Another factor fueled the Committee’s suspicions. As at all or most diplomatic missions, U.S. embassies around the world were then as now peppered with intelligence officers, just as Moscow’s embassies were filled with “Secretaries” and “Attachés” working for Soviet intelligence. The record said that Consul Richard Snyder, one of the two officials who interviewed Oswald at the U.S. Embassy, had worked for the CIA in the past—for a year, much earlier. The Assassinations Committee found, however, that his CIA file had been “red-flagged because of a ‘DCI [Director of Central Intelligence] statement and a matter of cover.’ ” The reference to cover, the Assassinations Committee felt, remained unexplained and “extremely troubling.”
Today, there is something else. The official account had it that Oswald went to the American Embassy in Moscow just once at the time of his defection, and that he visited only the consular office on the ground floor. Joan Hallett, who worked as a receptionist at the Embassy—she was married to the then Assistant Naval Attaché—recalled years later that Oswald went to the Embassy “several times.” She said, too, that Consul Snyder and the security officer “took [Oswald] upstairs to the working floors, a secure area where the Ambassador and the political, economic, and military officers were. A visitor would never, ever get up there unless he was on official business, I was never up there.”
The full picture of the CIA’s interest in Oswald may not be in his 201 file at all. “Agency files,” the Assassinations Committee noted, “would not always indicate whether an individual was associated with the Agency in any capacity… .”
Intelligence agencies regularly use false names in documents—on occasion to mislead enemy agents, at other times to protect the secrets of one department from another. Sometimes, while the name on a file may be real, its contents have been falsified to divert attention from the subject’s real activity.

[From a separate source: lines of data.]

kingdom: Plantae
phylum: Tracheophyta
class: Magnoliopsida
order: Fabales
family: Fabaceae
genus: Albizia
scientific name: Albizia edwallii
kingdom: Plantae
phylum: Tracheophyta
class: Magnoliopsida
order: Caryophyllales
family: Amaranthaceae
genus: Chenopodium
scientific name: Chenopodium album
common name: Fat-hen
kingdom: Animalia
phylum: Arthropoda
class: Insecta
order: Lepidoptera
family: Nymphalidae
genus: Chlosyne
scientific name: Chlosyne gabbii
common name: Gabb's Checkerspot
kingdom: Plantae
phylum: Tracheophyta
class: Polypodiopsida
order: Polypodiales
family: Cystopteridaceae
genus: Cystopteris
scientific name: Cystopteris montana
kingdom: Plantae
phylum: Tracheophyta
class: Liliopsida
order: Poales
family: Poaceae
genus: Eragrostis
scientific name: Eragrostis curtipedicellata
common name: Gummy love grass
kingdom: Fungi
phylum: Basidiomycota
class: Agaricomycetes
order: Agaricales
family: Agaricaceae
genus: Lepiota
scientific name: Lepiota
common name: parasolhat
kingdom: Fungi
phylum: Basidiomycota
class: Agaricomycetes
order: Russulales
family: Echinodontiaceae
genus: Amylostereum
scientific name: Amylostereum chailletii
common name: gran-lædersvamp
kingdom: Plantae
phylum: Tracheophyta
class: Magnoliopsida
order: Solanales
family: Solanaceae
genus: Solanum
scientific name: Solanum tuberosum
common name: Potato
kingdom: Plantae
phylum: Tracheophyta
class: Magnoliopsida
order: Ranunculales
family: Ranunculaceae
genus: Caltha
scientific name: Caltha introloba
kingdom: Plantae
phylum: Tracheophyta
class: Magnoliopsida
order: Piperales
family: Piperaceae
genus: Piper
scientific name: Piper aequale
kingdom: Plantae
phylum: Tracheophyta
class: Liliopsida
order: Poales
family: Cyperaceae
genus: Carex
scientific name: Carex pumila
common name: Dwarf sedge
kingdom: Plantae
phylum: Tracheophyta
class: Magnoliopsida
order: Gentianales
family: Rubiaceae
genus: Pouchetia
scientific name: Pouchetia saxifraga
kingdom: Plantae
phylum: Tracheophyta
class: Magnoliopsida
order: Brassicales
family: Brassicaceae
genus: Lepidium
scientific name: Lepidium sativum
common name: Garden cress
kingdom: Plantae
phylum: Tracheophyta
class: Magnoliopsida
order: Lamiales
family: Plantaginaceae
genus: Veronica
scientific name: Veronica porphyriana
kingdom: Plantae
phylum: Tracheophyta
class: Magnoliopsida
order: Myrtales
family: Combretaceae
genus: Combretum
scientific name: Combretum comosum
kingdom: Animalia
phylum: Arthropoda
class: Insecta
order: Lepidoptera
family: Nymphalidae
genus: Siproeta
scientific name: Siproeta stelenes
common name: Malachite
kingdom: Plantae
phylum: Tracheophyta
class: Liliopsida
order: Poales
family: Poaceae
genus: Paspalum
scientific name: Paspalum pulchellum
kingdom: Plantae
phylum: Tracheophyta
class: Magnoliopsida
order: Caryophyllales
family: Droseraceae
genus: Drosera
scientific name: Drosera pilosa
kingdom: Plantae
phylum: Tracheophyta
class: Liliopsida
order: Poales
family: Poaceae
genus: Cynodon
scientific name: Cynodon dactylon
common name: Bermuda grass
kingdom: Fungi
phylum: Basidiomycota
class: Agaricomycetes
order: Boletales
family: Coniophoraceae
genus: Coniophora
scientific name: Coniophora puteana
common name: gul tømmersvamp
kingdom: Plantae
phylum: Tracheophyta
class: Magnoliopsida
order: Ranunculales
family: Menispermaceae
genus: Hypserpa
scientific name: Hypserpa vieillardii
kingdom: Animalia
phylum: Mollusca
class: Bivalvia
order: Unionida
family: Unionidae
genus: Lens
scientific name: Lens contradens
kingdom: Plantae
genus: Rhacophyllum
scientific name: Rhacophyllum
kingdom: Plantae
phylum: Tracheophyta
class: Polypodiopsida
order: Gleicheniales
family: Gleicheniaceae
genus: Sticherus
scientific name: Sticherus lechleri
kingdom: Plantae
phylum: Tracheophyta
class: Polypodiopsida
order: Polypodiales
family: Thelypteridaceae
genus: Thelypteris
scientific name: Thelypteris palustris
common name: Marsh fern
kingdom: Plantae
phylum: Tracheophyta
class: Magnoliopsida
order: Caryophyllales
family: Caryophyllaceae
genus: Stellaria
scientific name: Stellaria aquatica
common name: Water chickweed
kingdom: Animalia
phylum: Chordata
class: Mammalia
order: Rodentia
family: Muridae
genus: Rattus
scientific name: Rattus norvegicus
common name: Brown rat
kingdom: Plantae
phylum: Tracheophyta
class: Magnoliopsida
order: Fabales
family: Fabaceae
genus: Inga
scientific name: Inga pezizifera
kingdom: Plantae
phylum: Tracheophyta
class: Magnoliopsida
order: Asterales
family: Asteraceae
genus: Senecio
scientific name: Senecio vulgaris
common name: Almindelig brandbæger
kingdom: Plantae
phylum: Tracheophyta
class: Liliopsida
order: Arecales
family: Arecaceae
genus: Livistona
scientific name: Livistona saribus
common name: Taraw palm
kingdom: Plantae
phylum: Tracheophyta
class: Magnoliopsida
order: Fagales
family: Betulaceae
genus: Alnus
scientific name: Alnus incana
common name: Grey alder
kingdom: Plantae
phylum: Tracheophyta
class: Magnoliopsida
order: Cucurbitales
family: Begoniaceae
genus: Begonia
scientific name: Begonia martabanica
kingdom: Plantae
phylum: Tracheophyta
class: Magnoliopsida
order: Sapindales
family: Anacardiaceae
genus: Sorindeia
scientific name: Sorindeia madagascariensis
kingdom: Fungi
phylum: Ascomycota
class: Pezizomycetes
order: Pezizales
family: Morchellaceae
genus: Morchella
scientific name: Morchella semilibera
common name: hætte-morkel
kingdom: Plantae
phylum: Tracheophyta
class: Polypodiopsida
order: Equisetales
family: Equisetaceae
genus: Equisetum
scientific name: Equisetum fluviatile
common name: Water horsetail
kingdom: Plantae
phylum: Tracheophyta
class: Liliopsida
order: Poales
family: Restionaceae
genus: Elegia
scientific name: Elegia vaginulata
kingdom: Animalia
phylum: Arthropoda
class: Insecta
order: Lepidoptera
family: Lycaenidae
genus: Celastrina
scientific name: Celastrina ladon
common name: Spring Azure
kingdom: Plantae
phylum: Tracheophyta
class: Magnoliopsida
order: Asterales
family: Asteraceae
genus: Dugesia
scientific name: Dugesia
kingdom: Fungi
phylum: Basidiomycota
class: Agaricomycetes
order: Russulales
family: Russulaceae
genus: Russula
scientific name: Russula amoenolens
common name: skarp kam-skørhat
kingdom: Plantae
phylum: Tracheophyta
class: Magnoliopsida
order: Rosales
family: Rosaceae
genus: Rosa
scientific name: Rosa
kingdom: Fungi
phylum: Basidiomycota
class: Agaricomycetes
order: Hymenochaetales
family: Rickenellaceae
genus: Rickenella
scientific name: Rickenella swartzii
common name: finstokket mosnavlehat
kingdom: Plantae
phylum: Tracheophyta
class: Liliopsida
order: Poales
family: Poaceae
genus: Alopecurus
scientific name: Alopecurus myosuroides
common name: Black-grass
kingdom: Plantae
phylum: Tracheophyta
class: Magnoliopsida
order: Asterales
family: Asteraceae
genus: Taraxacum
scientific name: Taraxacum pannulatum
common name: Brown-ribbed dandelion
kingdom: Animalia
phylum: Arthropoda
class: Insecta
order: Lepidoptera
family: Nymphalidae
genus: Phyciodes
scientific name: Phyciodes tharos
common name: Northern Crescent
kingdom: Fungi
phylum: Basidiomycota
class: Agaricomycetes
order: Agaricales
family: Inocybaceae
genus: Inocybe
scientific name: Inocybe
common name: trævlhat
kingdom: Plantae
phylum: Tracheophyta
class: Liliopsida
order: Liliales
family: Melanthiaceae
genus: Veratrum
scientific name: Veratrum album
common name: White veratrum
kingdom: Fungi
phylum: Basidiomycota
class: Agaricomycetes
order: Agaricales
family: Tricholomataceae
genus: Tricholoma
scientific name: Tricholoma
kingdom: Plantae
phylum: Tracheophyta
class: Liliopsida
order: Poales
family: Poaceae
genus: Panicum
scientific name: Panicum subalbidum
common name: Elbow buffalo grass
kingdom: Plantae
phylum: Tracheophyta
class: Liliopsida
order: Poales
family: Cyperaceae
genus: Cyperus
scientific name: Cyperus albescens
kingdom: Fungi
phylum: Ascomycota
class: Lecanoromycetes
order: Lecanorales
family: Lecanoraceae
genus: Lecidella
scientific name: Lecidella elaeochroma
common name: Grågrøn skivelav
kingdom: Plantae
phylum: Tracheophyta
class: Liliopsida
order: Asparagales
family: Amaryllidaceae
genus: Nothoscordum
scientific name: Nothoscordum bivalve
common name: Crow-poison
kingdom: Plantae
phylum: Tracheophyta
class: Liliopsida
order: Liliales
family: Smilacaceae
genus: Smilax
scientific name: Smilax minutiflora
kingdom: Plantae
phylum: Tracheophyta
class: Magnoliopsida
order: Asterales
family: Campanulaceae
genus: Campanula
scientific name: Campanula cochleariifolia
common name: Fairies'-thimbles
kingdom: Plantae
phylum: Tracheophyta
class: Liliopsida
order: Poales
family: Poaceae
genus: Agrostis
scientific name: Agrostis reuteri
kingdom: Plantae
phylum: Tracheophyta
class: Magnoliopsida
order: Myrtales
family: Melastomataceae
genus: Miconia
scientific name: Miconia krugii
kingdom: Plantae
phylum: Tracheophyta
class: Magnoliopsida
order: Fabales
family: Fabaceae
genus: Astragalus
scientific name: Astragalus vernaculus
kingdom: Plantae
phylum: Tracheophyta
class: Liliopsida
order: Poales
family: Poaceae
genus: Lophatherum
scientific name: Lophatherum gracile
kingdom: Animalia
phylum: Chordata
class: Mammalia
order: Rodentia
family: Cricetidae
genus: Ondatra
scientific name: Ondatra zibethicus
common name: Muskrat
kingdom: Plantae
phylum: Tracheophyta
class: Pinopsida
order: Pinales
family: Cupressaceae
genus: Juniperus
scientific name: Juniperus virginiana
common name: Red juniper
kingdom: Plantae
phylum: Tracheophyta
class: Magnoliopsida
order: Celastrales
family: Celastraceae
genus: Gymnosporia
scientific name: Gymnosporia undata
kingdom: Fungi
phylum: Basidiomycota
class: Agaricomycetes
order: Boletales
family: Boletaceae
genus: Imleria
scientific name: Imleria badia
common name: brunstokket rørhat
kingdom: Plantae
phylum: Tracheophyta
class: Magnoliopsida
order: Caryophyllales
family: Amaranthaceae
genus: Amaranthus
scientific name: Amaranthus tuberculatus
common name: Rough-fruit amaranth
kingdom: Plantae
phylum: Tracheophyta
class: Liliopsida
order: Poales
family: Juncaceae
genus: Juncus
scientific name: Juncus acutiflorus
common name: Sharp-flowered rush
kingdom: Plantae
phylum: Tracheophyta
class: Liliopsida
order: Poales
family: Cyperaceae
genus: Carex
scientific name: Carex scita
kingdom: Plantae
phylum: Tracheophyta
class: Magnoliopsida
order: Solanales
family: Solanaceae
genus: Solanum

A set of notes on “cover,” prepared by senior CIA official William Harvey, reflected his wish that subjects “should have phony 201 in LRG [Central Registry] to backstop this, documents therein forged and backdated.”4
The following exchange took place between former CIA Director Allen Dulles and Congressman Hale Boggs during an executive session of the Warren Commission:
Dulles:There is a hard thing to disprove, you know. How do you disprove a fellow was not your agent? How do you disprove it?
Boggs:You could disprove it, couldn’t you?
Dulles:No… . I never knew how to disprove it.
Boggs:Did you have agents about whom you had no record whatsoever?